**TEXT SEGMENT**
Models with oceanic plate widths between 600 and 1000 km show ongoing rollback with back-arc spreading (Fig. 2b). High strain rates at the STEP faults reduce the effective viscosity due to the nonlinear rheology (see Methodology) and allow for tearing of the slab edge through the lithosphere. Resulting continued trench retreat increases the distance between trench and back-arc spreading centre. Stress and strain rate concentrate at the plate edges and lead to natural plate-like behaviour and decoupling of overriding and neighbouring plates along transform faults. (Fig. 2b). The resulting low frictional resistance of a young and small back-arc plate allows for rollback rates to increase from the initial 3 cm/yr up to 7 cm/yr (Fig. 3a) in this first 5–10 Myrs of back-arc spreading (Fig. 3a).
All deformation in the model, both in the mantle and along plate boundaries at the surface, is entirely driven internally by subduction and localises in the bending downgoing plate, at the trench, at the STEP faults, and at the transform faults between the back-arc spreading centre and neighbouring plates. Of these, only deformation along the transform faults increases with time as the back-arc basin grows, and, as a result, rollback rates reduce (Fig. 3a shows a decrease from 7 to 2–3 cm/yr). Given that the total amount of available energy to overcome resistance against deformation is limited, the transform faults eventually reach a threshold length after which they lock up (Fig. 2c). Ongoing rollback then localises stresses closer to the trench where a new spreading centre fully develops within 2–4 Myr (Fig. 2d, e), while the old spreading centre is abandoned rapidly. This new spreading centre forms where the toroidal flow around the slab edges causes the highest stresses at the base of the overriding plate (see Supplementary Fig. 3)40. After the spreading centre jump, the slab width shortens and total deformation at surface is reduced (Fig. 2d), which causes a pulse of increased rollback rate by about 1 cm/yr (Fig. 3a).

**EXERCISE OBJECTIVE**
Copy word for word the part of the slab rollback passage that begins with the words containing "Models with oceanic" and ends with "spreading (Fig. 3a).".

**INFORMATION SHOWN**
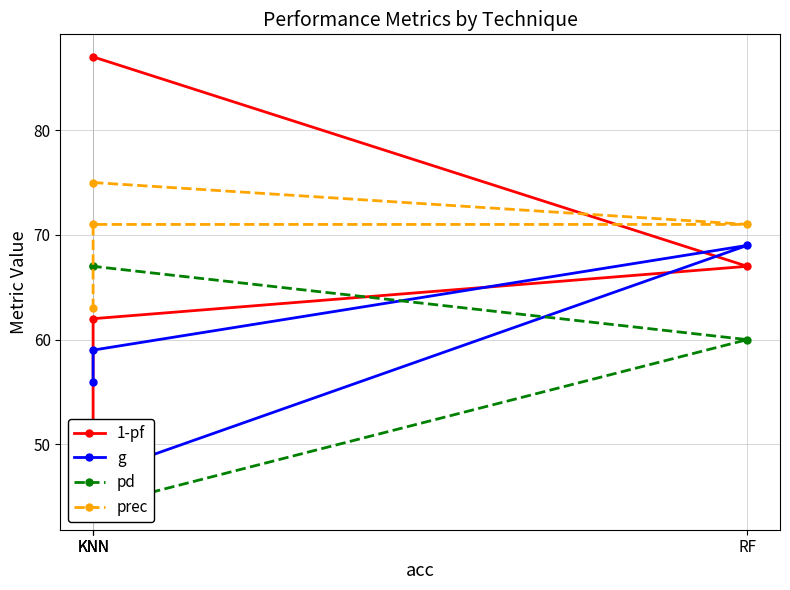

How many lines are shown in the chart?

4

**TASK SOLUTION**
Models with oceanic plate widths between 600 and 1000 km show ongoing rollback with back-arc spreading (Fig. 2b). High strain rates at the STEP faults reduce the effective viscosity due to the nonlinear rheology (see Methodology) and allow for tearing of the slab edge through the lithosphere. Resulting continued trench retreat increases the distance between trench and back-arc spreading centre. Stress and strain rate concentrate at the plate edges and lead to natural plate-like behaviour and decoupling of overriding and neighbouring plates along transform faults. (Fig. 2b). The resulting low frictional resistance of a young and small back-arc plate allows for rollback rates to increase from the initial 3 cm/yr up to 7 cm/yr (Fig. 3a) in this first 5–10 Myrs of back-arc spreading (Fig. 3a).